Тот, чья любовь проникнута духом caritas и преображена любовью к Богу, воспринимает любую несправедливость, совершить которую его могла бы побудить любовь, не только как нарушение Божьей заповеди, но и как нечто противное духу данной любви, как несовместимое с ней. Когда любимый человек требует от него то, что ему кажется нравственно недостойным, боль, связанная с невозможностью выполнить требование любимого, заглушается болью от того, что любимый требует недостойного. Он осознает несовместимость этого требования с истинным союзом, он чувствует, что все отделяющее его от Бога является также предательством по отношению к взаимной любви. Любовь морально сознательного человека, для которого последнее слово за нравственным, мы можем назвать «упорядоченной любовью»; если же естественная любовь преисполнена духом caritas, то она становится несравненно более великой любовью, в ней «больше» любви, она более подлинна.
Вторым существенным различием между «крещеной», преображенной Христом любовью и любовью морально сознательного человека является, прежде всего, то, что в последнем случае отсутствует уникальное качество caritas, придающее соответствующей любви истинную завершенность. Чем благородней человек, чем выше он в моральном отношении, тем благородней и качественно выше будет и его любовь - как его супружеская любовь, так и дружеская или какая-либо другая. Но по сравнению со всем этим возвышенное качество caritas - это нечто совершенно новое. Оно подразумевает вступление в царство добра, одушевление святой добротой, совершенно иной пыл.
В-третьих, та крепостная стена, которую возводит фундаментальная моральная установка для защиты от всех «опасностей» естественной любви, даже отдаленно не может сравниться с «освобождением» естественной любви от всех угрожающих ей опасностей в результате преиспол-ненности духом caritas.
Если морально сознательный и нравственный в своей фундаментальной позиции человек и подчиняется голосу совести тогда, когда возникает открытый конфликт между его моральными убеждениями и его любовным счастьем или предполагаемым счастьем любимого человека, то этот голос совести слышен только в относительно очевидных случаях. Например, он не стал бы, как Хосе, дезертиром и контрабандистом и не стал бы жить с Кармен во внецерковном браке. Отец не согласился бы совершить что-либо недостойное, явно несправедливое ради вызволения из беды своего сына или обеспечения его будущего. Но все это, так сказать, далекие подступы морали.

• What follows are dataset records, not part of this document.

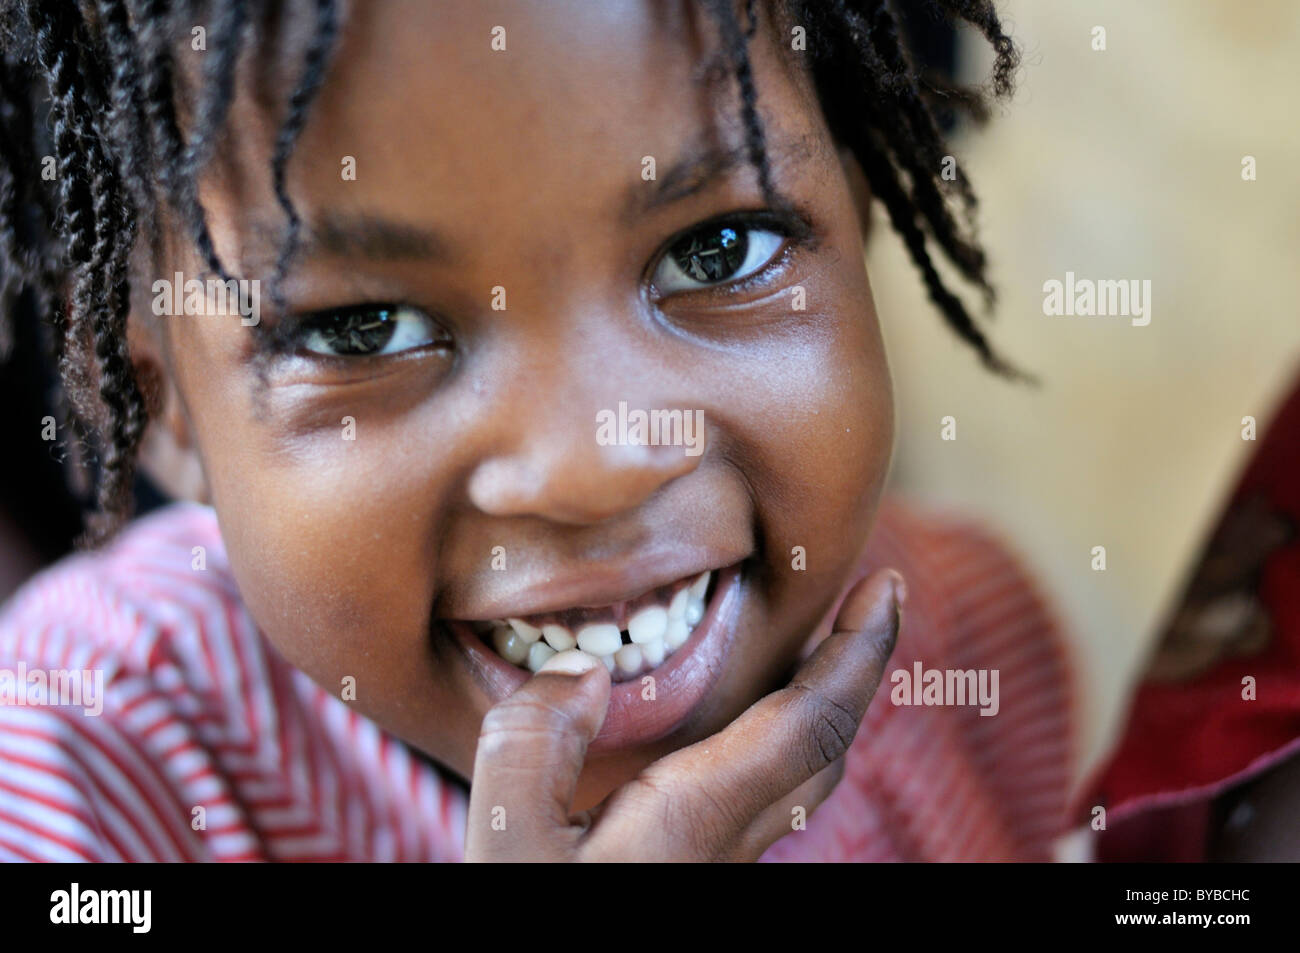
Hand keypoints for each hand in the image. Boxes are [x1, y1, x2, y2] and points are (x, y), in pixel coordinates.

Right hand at [464, 567, 903, 860]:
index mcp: (693, 820)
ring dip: (827, 701)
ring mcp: (720, 864)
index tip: (884, 590)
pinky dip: (789, 736)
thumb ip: (533, 743)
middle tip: (870, 601)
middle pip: (827, 746)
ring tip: (819, 647)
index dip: (857, 651)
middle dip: (858, 667)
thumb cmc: (533, 921)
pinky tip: (755, 724)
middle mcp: (727, 843)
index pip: (809, 723)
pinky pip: (773, 793)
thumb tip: (582, 671)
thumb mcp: (505, 839)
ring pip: (807, 775)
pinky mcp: (700, 873)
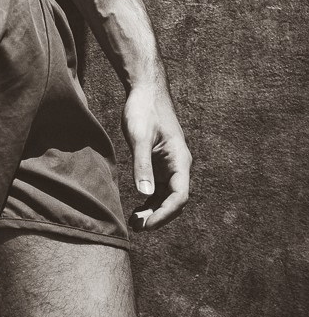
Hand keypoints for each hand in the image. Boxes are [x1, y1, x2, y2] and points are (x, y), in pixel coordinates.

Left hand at [121, 80, 191, 231]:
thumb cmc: (144, 110)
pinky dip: (150, 199)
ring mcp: (170, 165)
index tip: (148, 224)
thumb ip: (142, 164)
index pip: (179, 196)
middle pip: (175, 200)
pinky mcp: (160, 162)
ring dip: (154, 210)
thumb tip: (145, 194)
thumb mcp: (140, 137)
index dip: (165, 214)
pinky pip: (159, 187)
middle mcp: (179, 165)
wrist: (145, 90)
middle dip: (159, 216)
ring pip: (167, 196)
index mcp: (180, 160)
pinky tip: (138, 208)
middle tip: (137, 226)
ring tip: (135, 222)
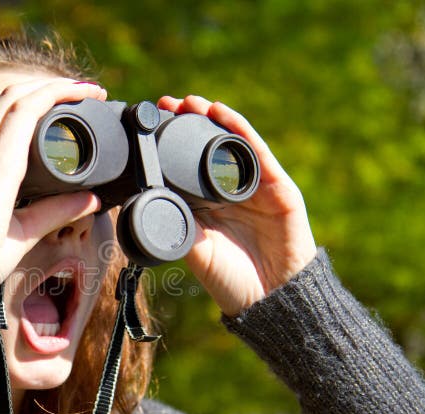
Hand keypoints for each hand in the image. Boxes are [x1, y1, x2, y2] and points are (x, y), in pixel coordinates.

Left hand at [0, 78, 106, 293]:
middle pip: (13, 93)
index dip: (63, 91)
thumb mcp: (26, 233)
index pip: (30, 105)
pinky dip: (2, 106)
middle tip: (80, 91)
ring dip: (24, 90)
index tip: (90, 92)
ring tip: (52, 96)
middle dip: (49, 85)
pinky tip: (18, 116)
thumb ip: (59, 210)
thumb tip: (91, 200)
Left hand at [157, 95, 316, 315]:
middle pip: (207, 147)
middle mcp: (230, 191)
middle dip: (186, 123)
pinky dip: (238, 129)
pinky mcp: (277, 187)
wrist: (270, 300)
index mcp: (207, 205)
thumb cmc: (231, 280)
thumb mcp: (195, 248)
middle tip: (164, 103)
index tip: (146, 126)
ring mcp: (255, 187)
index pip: (186, 165)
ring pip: (230, 143)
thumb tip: (146, 197)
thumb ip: (176, 221)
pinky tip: (220, 112)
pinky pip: (256, 151)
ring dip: (210, 119)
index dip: (168, 145)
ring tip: (189, 102)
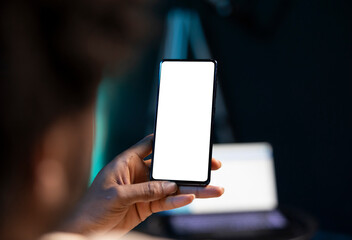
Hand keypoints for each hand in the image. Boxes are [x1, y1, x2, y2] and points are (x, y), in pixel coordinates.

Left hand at [61, 134, 223, 235]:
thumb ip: (144, 190)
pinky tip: (192, 198)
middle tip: (212, 166)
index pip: (151, 145)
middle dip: (190, 167)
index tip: (189, 138)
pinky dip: (179, 201)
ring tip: (214, 189)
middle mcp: (139, 173)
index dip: (169, 140)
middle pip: (169, 167)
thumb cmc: (92, 206)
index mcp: (128, 161)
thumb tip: (170, 186)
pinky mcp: (147, 206)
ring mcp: (145, 190)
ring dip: (193, 188)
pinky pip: (167, 202)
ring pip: (173, 187)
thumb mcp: (117, 195)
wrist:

Моральная установка такого человека не застрахует его от ревности или от склонности к двойному стандарту по отношению к своим и чужим. Говоря о том, что он может стать жертвой ревности, мы не имеем в виду, что он в результате причинит зло любимому человеку или тому, кто заставил его ревновать - мы просто хотим сказать, что он ожесточается и занимает враждебную позицию по отношению к последнему.
Но, прежде, всего, ему недоступно бесконечное измерение бескорыстия при всем его любовном горении, он не имеет представления об опасности проникновения в его любовь эгоизма, он не догадывается, что путь ко все большему бескорыстию, если не отказываться от полноценного intentio unionis и темы счастья в любви, по сути своей бесконечен, что за каждой новой ступенью бескорыстия находится следующая, приглашающая все дальше - и так до бесконечности - и что на каждой очередной ступени бескорыстия мы обнаруживаем все новые уголки, в которых затаился эгоизм. Одна моральная установка не дает возможности даже увидеть все те опасности, что возникают из того, что человек, стремясь доставить радость любимому, оказать ему благодеяние, прежде всего ищет счастья, которое это приносит ему самому, а не счастья другого человека. Видящим делает человека только дух caritas - он заставляет его в первую очередь искать счастья другого человека, не отказываясь при этом и от собственного счастья.
Одним словом, иммунизация против «опасностей» любви у морально сознательного ограничивается тем случаем, когда любовь, так сказать, по-крупному вступает в коллизию с соседствующим с нею миром ценностей и речь не идет о нравственном преображении самой любви.
Однако здесь необходимо решительно подчеркнуть, что преодоление любого эгоизма в этом нравственном преображении любви посредством caritas совершенно не означает отвержение темы счастья, имманентной всем категориям естественной любви. Это опять-таки будет заблуждением - думать, будто любое intentio unionis и стремление к связанному с любовью счастью несовместимо с бескорыстием. Это заблуждение питается также двусмысленностью, на которую мы уже указывали: во-первых, под бескорыстием понимают выход из личной жизни, который типичен для любви к ближнему, а во-вторых - противоположность любому эгоизму.